Arc 3 Ch 9 - Kualitas

269 30 7
                                    


"Akhirnya ada yang menyatakan keberatannya."

Aku berdiri, melihat sebuah tulisan di dinding ruang keluarga.

Internal rumah ini tidak jauh berbeda dengan rumahku. Ruang makan di antara ruang keluarga dan dapur, di dekatnya ada ruang tamu, dan kamar di lantai 2. Di ruang keluarga terdapat dua tubuh, di ruang makan satu tubuh, dan sisanya di dapur. Terdapat luka tusuk di masing-masing leher.

Kami tidak menyentuh tubuh-tubuh itu, membiarkannya tergeletak dan berserakan begitu saja di lantai. Aku sudah terbiasa dengan pemandangan tubuh yang setengah busuk dan dimakan belatung.

"Bagaimana kondisi lantai dua?"

Aku bertanya pada Mulisu yang baru saja turun dari lantai dua.

"Seperti dugaan kita, tampaknya pelakunya hanya fokus untuk mengintaimu. Tidak ada satu pun barang berharga yang menghilang. Hanya beberapa makanan yang hilang dari kulkas."

Ya, seperti kata Mulisu, pelakunya hanya mengambil makanan di kulkas. Bukan hanya itu, bahkan tampak bekas wajan dan panci digunakan untuk menggoreng. Aku bisa bilang pelakunya cukup sakit karena dia masih mampu memasak dengan mayat yang berserakan seperti ini.

Emir dan Inanna juga berkeliling di rumah ini, melakukan pengecekan secara acak.

Tok tok

Pintu diketuk, membuat Emir bergegas menuju pintu.

"Akhirnya kalian datang. Ayo segera masuk."

Emir kembali dengan dua orang.

Yang satu adalah seorang ibu-ibu, mungkin sudah berumur kepala tiga. Yang paling mencolok adalah rambut pirang panjangnya. Mungkin dalam tubuhnya mengalir darah bangsawan Mariander. Pandangan yang sama juga diberikan oleh Inanna, yang mungkin berpikiran sama denganku.

Yang satu adalah laki-laki yang masih remaja, bahkan lebih muda dariku. Dia memiliki rambut panjang yang dikuncir. Bahkan, sebagian poninya menutupi mata kanannya. Dia memiliki warna rambut yang hitam, ciri khas bangsawan.

Sejauh yang aku temui, kebanyakan agen schneider yang baru adalah bangsawan, atau setidaknya setara. Tampaknya Azzaha hanya merekrut bangsawan atau yang setara. Di lain pihak, penanggung jawab sebelumnya, keluarga Cleinhad, tidak memprioritaskan bangsawan.

"Perkenalkan, aku adalah Shu En. Dan anak ini adalah–"

"Namaku adalah Adini."

Laki-laki muda bernama Adini ini menyela Shu En dengan nada ketus. Tidak sopan sekali. Tampaknya anak ini adalah tipe yang masih memiliki arogansi bangsawan.

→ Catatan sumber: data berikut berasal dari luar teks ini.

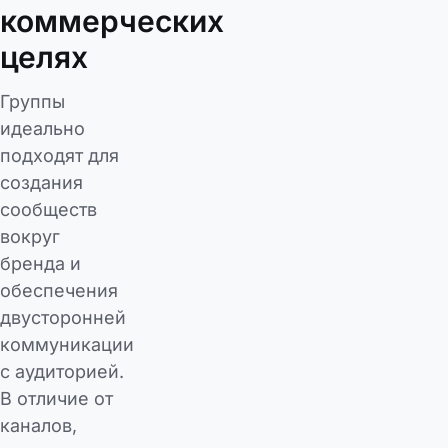
коммерческих
целях
Группы
идеально
подходят для
создания
сообществ
вокруг
бренда и
обеспечения
двусторонней
коммуникации
с аудиторией.
В отличие от
каналов,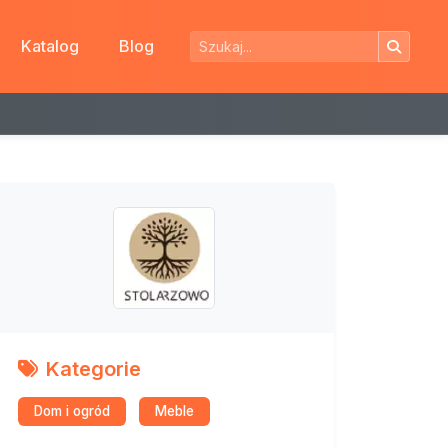
Katalog
Blog
Kategorie
Dom i ogród
Meble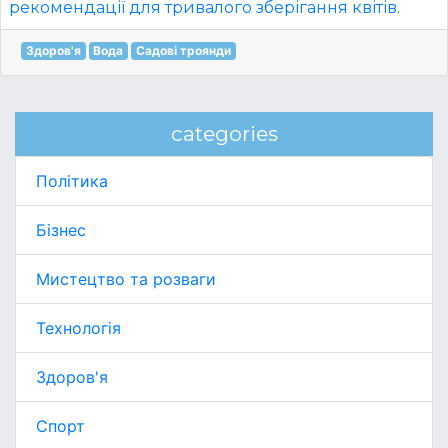
рекомендації для тривалого зберігання квітів.
Здоров'я
Вода
Садові троянди
categories
Політика
Бізнес
Мистецтво та розваги
Технологія
Здоров'я
Спорт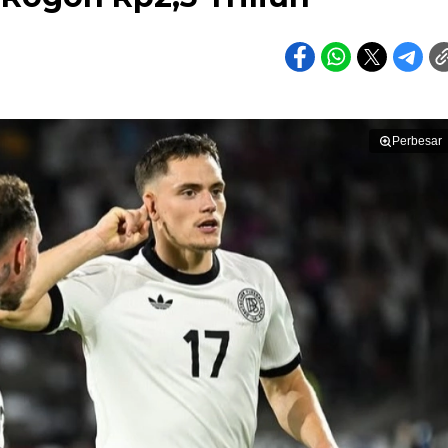
Perbesar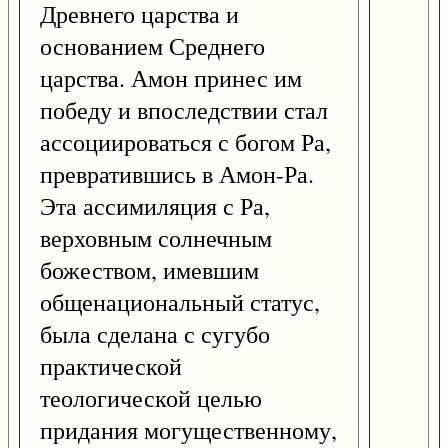
Древнего царства и
основанием Среднего
царства. Амон принес им
победу и впоследствии стал
ассоциироваться с богом Ра,
превратившись в Амон-Ра.
Эта ассимиляция с Ра,
верховным солнечным
божеством, имевшим
общенациональный статус,
была сделана с сугубо
практической
теологической целью
придания могущественному,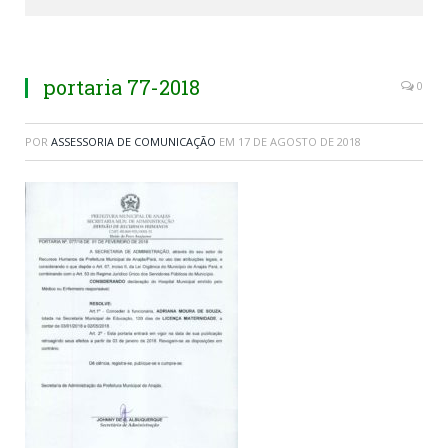
portaria 77-2018
0
POR
ASSESSORIA DE COMUNICAÇÃO
EM
17 DE AGOSTO DE 2018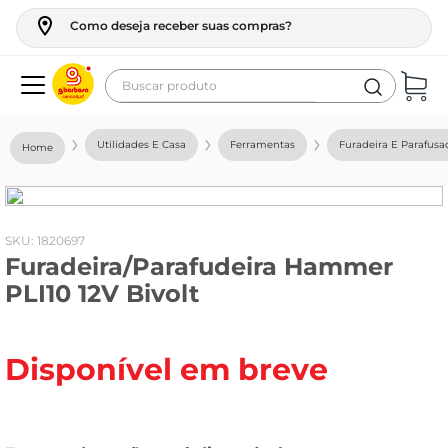
Como deseja receber suas compras?
Buscar produto
Termos mais buscados
Utilidades E Casa
Ferramentas
Furadeira E Parafusa
geladeira
maquina lavar
fogao
:
1820697
Furadeira/Parafudeira Hammer
café
PLI10 12V Bivolt
cerveja
frango
Disponível em breve
vinho
leite
tv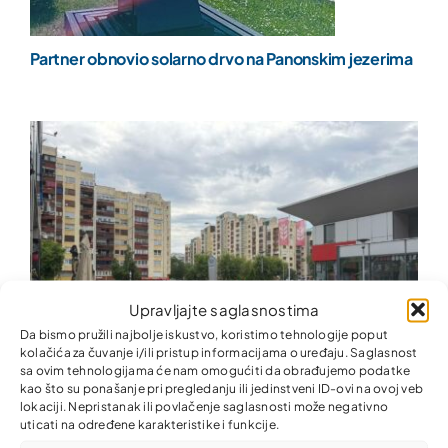
Partner obnovio solarno drvo na Panonskim jezerima
Upravljajte saglasnostima
Da bismo pružili najbolje iskustvo, koristimo tehnologije poput
kolačića za čuvanje i/ili pristup informacijama o uređaju. Saglasnost
sa ovim tehnologijama će nam omogućiti da obrađujemo podatke
kao što su ponašanje pri pregledanju ili jedinstveni ID-ovi na ovoj veb
lokaciji. Nepristanak ili povlačenje saglasnosti može negativno
uticati na određene karakteristike i funkcije.
Zajedno za ljepšu i uredniju zajednicu!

"Shu, apa kau adalah satu dari sedikit orang yang mengetahui hubungan Yang Mulia Paduka Raja denganku?"

"Ya, benar."

"Lalu, anak ini?"

Shu menggeleng.

Hmm, begitu ya. Aku ingin melihat responsnya.

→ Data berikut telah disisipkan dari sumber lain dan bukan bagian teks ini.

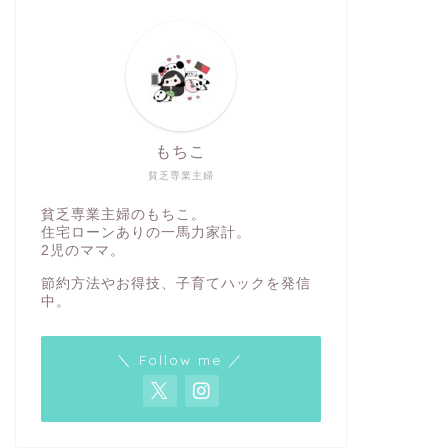
もちこ
【7/13(月)深夜1:59まで】本気の
無印良品Z
貧乏専業主婦
ZOZO祭エントリーで最大30%還元
度でも使
貧乏専業主婦のもちこ。
&最大1,500円OFFクーポン!
もらえる
住宅ローンありの一馬力家計。
2児のママ。
2026年7月12日
節約方法やお得技、子育てハックを発信
中。
もちこの節約記録
もちこの節約記
＼ Follow me ／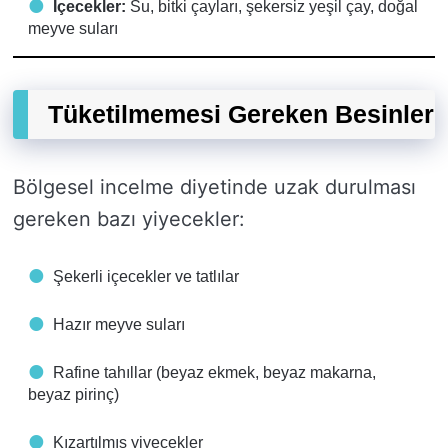
İçecekler:
Su, bitki çayları, şekersiz yeşil çay, doğal
meyve suları
Tüketilmemesi Gereken Besinler
Bölgesel incelme diyetinde uzak durulması
gereken bazı yiyecekler:
Şekerli içecekler ve tatlılar
Hazır meyve suları
Rafine tahıllar (beyaz ekmek, beyaz makarna,
beyaz pirinç)
Kızartılmış yiyecekler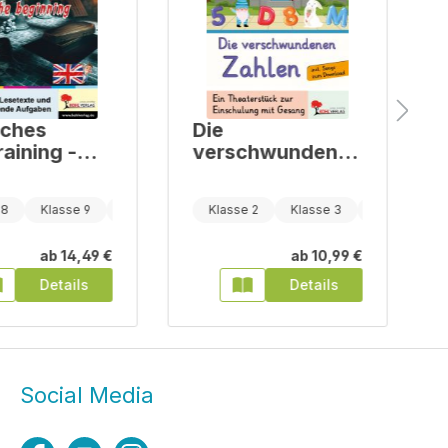
sches
Die
aining -
verschwundenen
 stories ...
Zahlen
eginning
 8
Klasse 9
Klasse 10
Klasse 2
Klasse 3
Klasse 4
ab
14,49 €
ab
10,99 €
Details
Details
Social Media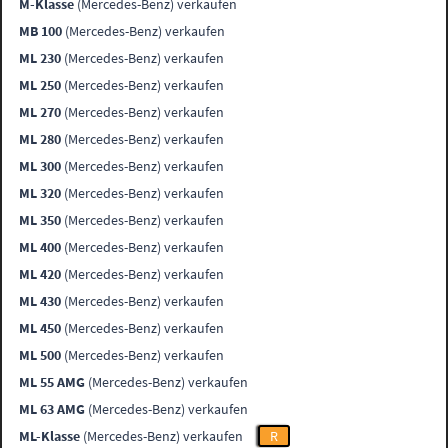
M-Klasse
(Mercedes-Benz) verkaufen
MB 100
(Mercedes-Benz) verkaufen
ML 230
(Mercedes-Benz) verkaufen
ML 250
(Mercedes-Benz) verkaufen
ML 270
(Mercedes-Benz) verkaufen
ML 280
(Mercedes-Benz) verkaufen
ML 300
(Mercedes-Benz) verkaufen
ML 320
(Mercedes-Benz) verkaufen
ML 350
(Mercedes-Benz) verkaufen
ML 400
(Mercedes-Benz) verkaufen
ML 420
(Mercedes-Benz) verkaufen
ML 430
(Mercedes-Benz) verkaufen
ML 450
(Mercedes-Benz) verkaufen
ML 500
(Mercedes-Benz) verkaufen
ML 55 AMG
(Mercedes-Benz) verkaufen
ML 63 AMG
(Mercedes-Benz) verkaufen
ML-Klasse
(Mercedes-Benz) verkaufen
R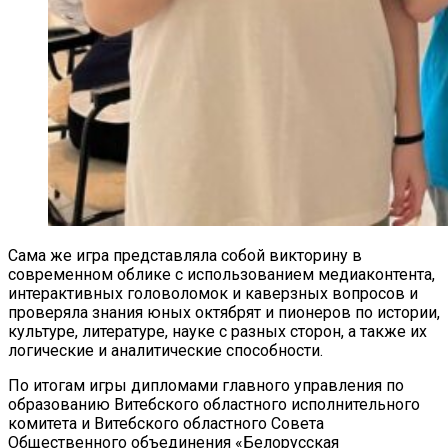
Сама же игра представляла собой викторину в
современном облике с использованием медиаконтента,
интерактивных головоломок и каверзных вопросов и
проверяла знания юных октябрят и пионеров по истории,
культуре, литературе, науке с разных сторон, а также их
логические и аналитические способности.
По итогам игры дипломами главного управления по
образованию Витебского областного исполнительного
комитета и Витебского областного Совета
Общественного объединения «Белорусская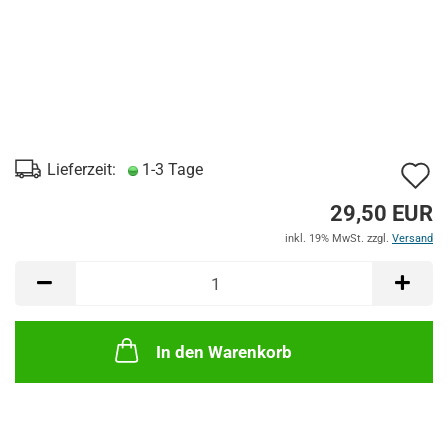
A
Lieferzeit:
1-3 Tage
d
29,50 EUR
M
inkl. 19% MwSt. zzgl.
Versand
In den Warenkorb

"Jadi, Shu, apa pendapatmu soal ini?"

Shu melihat ke arah dinding, ke tulisan yang ditulis dengan menggunakan darah dan memenuhi dinding.

YOU ARE NO KING

Shu memberi respon yang sama dengan kami, tenang dan mengamati tulisan itu baik-baik. Di lain pihak, Adini sedikit membuka mulut dan mengernyitkan dahi. Tampaknya dia mencoba menebak maksud di balik tulisan itu.

"Apakah kau pernah membicarakan hal itu dengan orang luar?"

"Tentu saja tidak," aku menjawab Shu. "Aku hanya membicarakan hal itu pada Emir dan Inanna. Bahkan keluargaku tidak tahu. Kalaupun aku membicarakan hal itu, selalu dengan Yang Mulia Paduka Raja."